The big change, however, is the fact that the RR 310 now gets a slip and assist clutch. The most evident change that you would notice right away is that the clutch lever feels lighter to operate and moderate. The other big thing that comes to light especially when you are riding the motorcycle hard – as you would at a race track – is that now you can downshift a lot more aggressively.

During some hard braking zones at the Madras Motor Race Track (MMRT), we were downshifting three gears at a time in quick succession. Faster, than what the engine and the gearbox would have liked. So, while there is good engine braking, the wheel did not lock up or unsettle the motorcycle.
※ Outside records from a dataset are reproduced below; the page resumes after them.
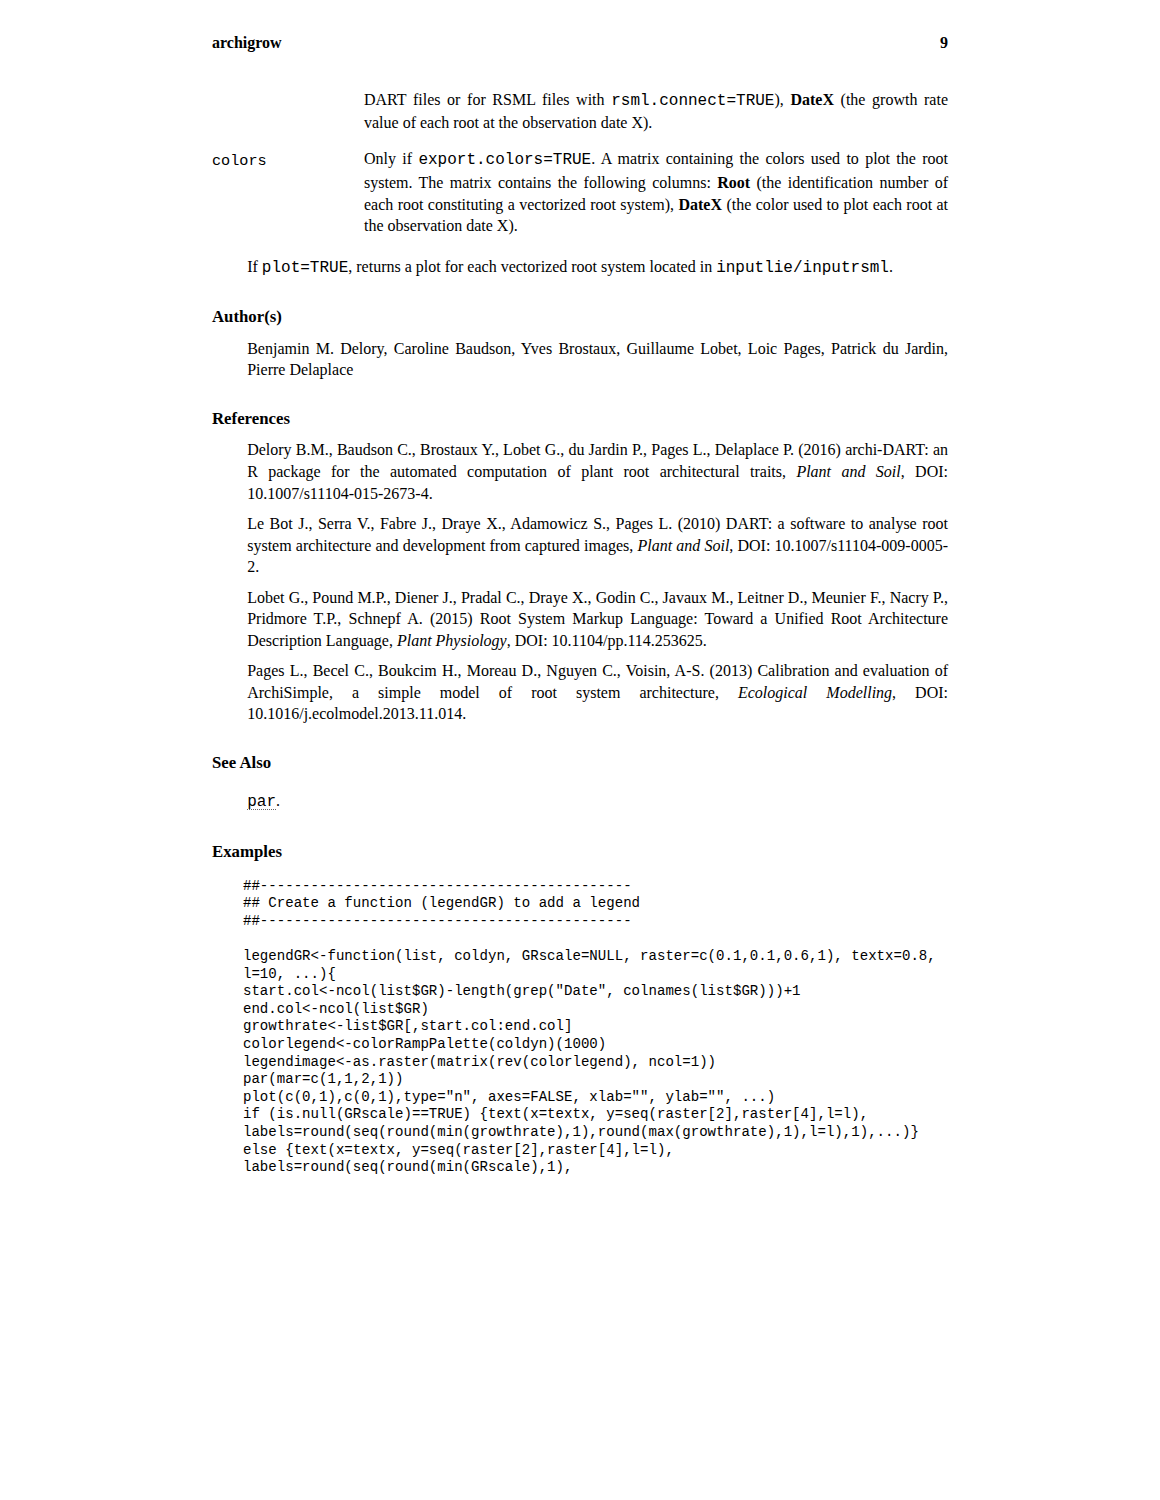archigrow 9
DART files or for RSML files with rsml.connect=TRUE), DateX (the growth rate value of each root at the observation date X).
colors
Only if export.colors=TRUE. A matrix containing the colors used to plot the root system. The matrix contains the following columns: Root (the identification number of each root constituting a vectorized root system), DateX (the color used to plot each root at the observation date X).
If plot=TRUE, returns a plot for each vectorized root system located in inputlie/inputrsml.
Author(s)
Benjamin M. Delory, Caroline Baudson, Yves Brostaux, Guillaume Lobet, Loic Pages, Patrick du Jardin, Pierre Delaplace
References
Delory B.M., Baudson C., Brostaux Y., Lobet G., du Jardin P., Pages L., Delaplace P. (2016) archi-DART: an R package for the automated computation of plant root architectural traits, Plant and Soil, DOI: 10.1007/s11104-015-2673-4.
Le Bot J., Serra V., Fabre J., Draye X., Adamowicz S., Pages L. (2010) DART: a software to analyse root system architecture and development from captured images, Plant and Soil, DOI: 10.1007/s11104-009-0005-2.
Lobet G., Pound M.P., Diener J., Pradal C., Draye X., Godin C., Javaux M., Leitner D., Meunier F., Nacry P., Pridmore T.P., Schnepf A. (2015) Root System Markup Language: Toward a Unified Root Architecture Description Language, Plant Physiology, DOI: 10.1104/pp.114.253625.
Pages L., Becel C., Boukcim H., Moreau D., Nguyen C., Voisin, A-S. (2013) Calibration and evaluation of ArchiSimple, a simple model of root system architecture, Ecological Modelling, DOI: 10.1016/j.ecolmodel.2013.11.014.
See Also
par.
Examples
##--------------------------------------------
## Create a function (legendGR) to add a legend
##--------------------------------------------

legendGR<-function(list, coldyn, GRscale=NULL, raster=c(0.1,0.1,0.6,1), textx=0.8, l=10, ...){
start.col<-ncol(list$GR)-length(grep("Date", colnames(list$GR)))+1
end.col<-ncol(list$GR)
growthrate<-list$GR[,start.col:end.col]
colorlegend<-colorRampPalette(coldyn)(1000)
legendimage<-as.raster(matrix(rev(colorlegend), ncol=1))
par(mar=c(1,1,2,1))
plot(c(0,1),c(0,1),type="n", axes=FALSE, xlab="", ylab="", ...)
if (is.null(GRscale)==TRUE) {text(x=textx, y=seq(raster[2],raster[4],l=l),
labels=round(seq(round(min(growthrate),1),round(max(growthrate),1),l=l),1),...)}
else {text(x=textx, y=seq(raster[2],raster[4],l=l), labels=round(seq(round(min(GRscale),1),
The instrument cluster of the new TVS Apache RR 310. (Photo: Manav Sinha/

The only other change that is left to talk about is the new paint scheme. The Matte Black colour option has been discontinued and there is now a Gloss Black paint scheme on offer. There are new decals too and the motorcycle in this new shade looks properly sinister. The white and red decals add a lot of character and, while looks are a subjective matter, we did feel that this is the best-looking colour option for the RR 310.

And yes, these are about all the changes that now come on the 2019 Apache RR 310. But what is, honestly, the best thing about all of this is while TVS offered the updates for free, earlier, they are also offering their existing users a choice of getting the slipper fitted in their motorcycles for a cost of Rs 3950. What this means, is that not only the newer riders get up-to-date equipment on the RR 310, but the already existing customers can get it too. And, if you compare the cost of the older Apache RR 310 and the 2019 version of it, then the price bump is also about Rs 4,000 (on ex-showroom, price).

All the new changes on the TVS Apache RR 310 can be retro-fitted to the older models too. (Photo: Manav Sinha/


So at the end of the day, the biggest strengths of the TVS Apache RR 310 remain the same. The motorcycle still handles like a dream, is probably one of the best-looking motorcycles in the sub-500cc segment and offers the right mix of practicality and sporty riding experience. It is not a completely laid-back motorcycle that offers a fairing for the sake of it and neither it’s an all-out supersport that, in the pursuit of pure performance, makes it difficult to ride every day.

The TVS Apache RR 310 offers better value for money than before and is still one of the best options in its segment. (Photo: TVS)

What has changed is that TVS has really heard the feedback from the customers and given what they wanted and what the motorcycle needed. And for a small price bump, you are getting an already fantastic motorcycle that has addressed the minor issues and perhaps the biggest gain that it has got, is in terms of the value for money that it offers.

So if you want a full-faired motorcycle that looks fantastic and makes sense for a variety of riding conditions while not breaking your bank, then the Apache RR 310 makes more sense than ever.